The Tenth Dr Ashok Da Ranade Memorial Lecture
The Illiterate Ustad and Other Myths: Writing on Music in the Late Mughal World )
Date: November 28, 2021
Time: 5 pm to 6.30 pm IST
Meeting ID: 895 1157 6021 Or on YouTube channel:
https://www.youtube.com/channel/UC4R8DWoMoI7CAwX8_LjQHig
About the speaker
About the lecture
One of Dr Ashok Ranade’s major contributions to the field of Indian musicology was his seminal book, On Music and Musicians of Hindoostan. While Dr Ranade was a champion of the intellectual depth and virtuosity of the sina-ba-sina mode of transmission of the guru-shishya-parampara, he also made the fundamentally important point that oral and literate traditions in Indian music have not historically been in opposition to each other, nor have they ever been mutually exclusive.
As if to prove his point, shortly after the death of the protagonist of one of Dr Ranade’s chapters, the great Hindustani singer Ustad Faiyaz Hussain Khan-sahib, the late Professor R C Mehta received a Persian manuscript that had been in the Ustad’s possession.
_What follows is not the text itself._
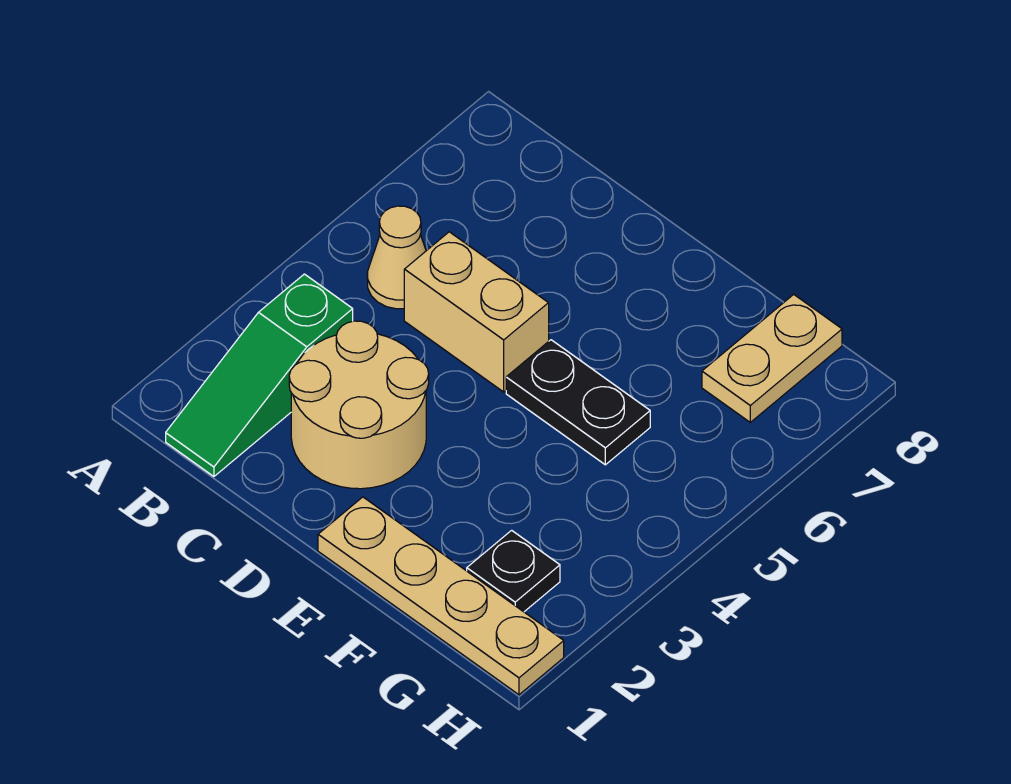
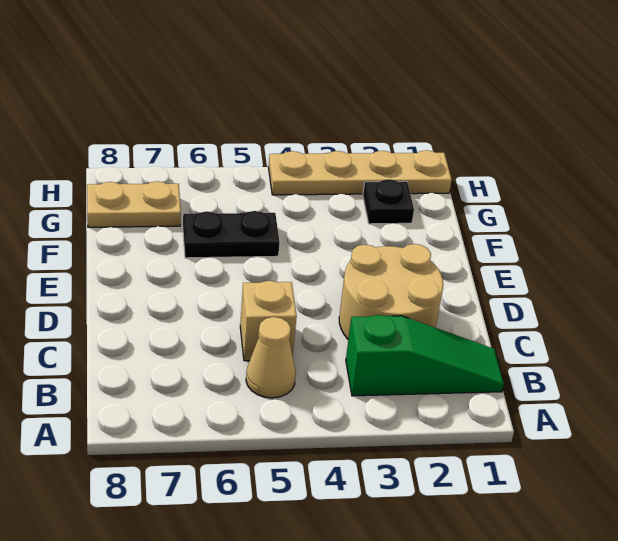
tan 1x2 brick [404,232,549,392] -> tan 1x1 brick [240,281,297,361]
tan 1x4 plate [318,497,564,695] -> tan 1x4 plate turned to [268,150,452,195]
black 1x2 plate [506,340,650,465] -> black 1x2 plate turned to [183,211,279,258]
It turned out to be one of several versions of a music treatise written in the first decade of the nineteenth century, in Persian and Brajbhasha, by a hereditary ustad, Khushhal Khan ‘Anup’, whose father Karim Khan had been the special disciple of Firoz Khan Adarang.
What role did this manuscript play in Ustad Faiyaz Khan-sahib’s understanding of his tradition of Hindustani music and musicianship? Did reading it inform his performances? COULD he even read it? Didn’t Bhatkhande tell us the Muslim ustads of Hindustani music were illiterate—ignorant of authoritative theoretical writings on music and therefore susceptible to passively transmitting changes to the tradition they were entrusted with embodying?
In this lecture, I will discuss several writings on music in Persian and Brajbhasha from late Mughal India c.1666–1858 that demonstrate that the illiterate ustad is a myth. Far from being illiterate, many hereditary ustads in the lineages of Tansen and Sadarang right down to the twentieth century were literate in the written discourses of Indian music, and highly conscious of the need to assert their authority over their traditions through writing. The literate ustad changes the way we understand the battle for Hindustani music’s modern soul in the early twentieth century.